Author : Elias Buchetmann
Publisher : Cambridge University Press
Page : 271 pages
File Size : 24,56 MB
Release : 2023-03-31
Category : Political Science
ISBN : 1009305972
Hegel and the Representative Constitution provides the first comprehensive historical discussion of the institutional dimension of G. W. F. Hegel's political thought. Elias Buchetmann traces this much-neglected aspect in unprecedented contextual detail and makes the case for reading the Philosophy of Right from 1820 as a contribution to the lively and widespread public debate on the constitutional question in contemporary Central Europe. Drawing on a broad range of primary source material, this volume illuminates the wider political discourse in post-Napoleonic Germany, carefully locates Hegel's institutional commitments within their immediate cultural and political context, and reveals him as something closer to a public intellectual. By exploring this indispensable thinker's demand for the constitutional protection of popular participation in government, it contributes beyond Hegel scholarship to shed new light on the history of democratic theory in early nineteenth-century Europe and encourages critical reflection on questions of representation today.

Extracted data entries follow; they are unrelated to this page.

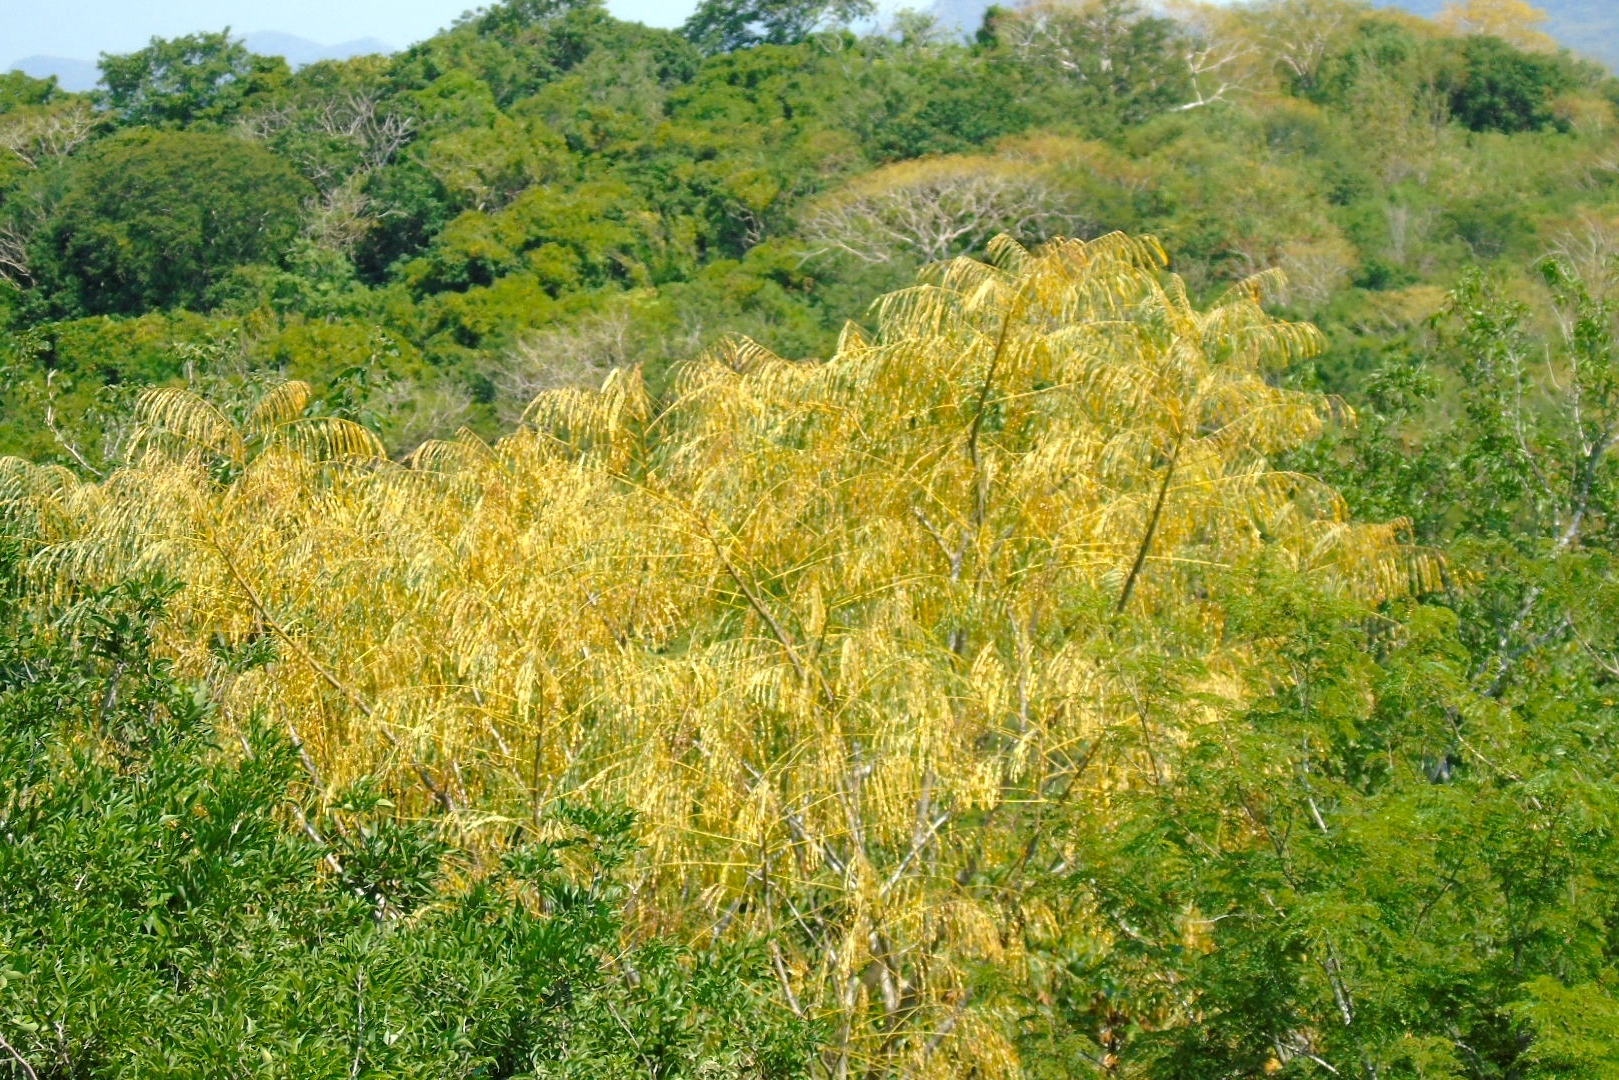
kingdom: Plantae
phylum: Tracheophyta
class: Magnoliopsida
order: Fabales
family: Fabaceae
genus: Conzattia
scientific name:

Author : Francesco Orlando
Publisher : Yale University Press
Page : 520 pages
File Size : 26,34 MB
Release : 2008-10-01
Category : Literary Criticism
ISBN : 0300138210
Translated here into English for the first time is a monumental work of literary history and criticism comparable in scope and achievement to Eric Auerbach’s Mimesis. Italian critic Francesco Orlando explores Western literature’s obsession with outmoded and nonfunctional objects (ruins, obsolete machinery, broken things, trash, etc.). Combining the insights of psychoanalysis and literary-political history, Orlando traces this obsession to a turning point in history, at the end of eighteenth-century industrialization, when the functional becomes the dominant value of Western culture. Roaming through every genre and much of the history of Western literature, the author identifies distinct categories into which obsolete images can be classified and provides myriad examples. The function of literature, he concludes, is to remind us of what we have lost and what we are losing as we rush toward the future.
Author : MAGGIE ALLEN
Publisher : Lulu.com
Page : 180 pages
File Size : 12,36 MB
Release : 2019-01-09
Category : Reference
ISBN : 0244448892
Nineteenth century Romanticism. In-depth study of Jean Paul Richter.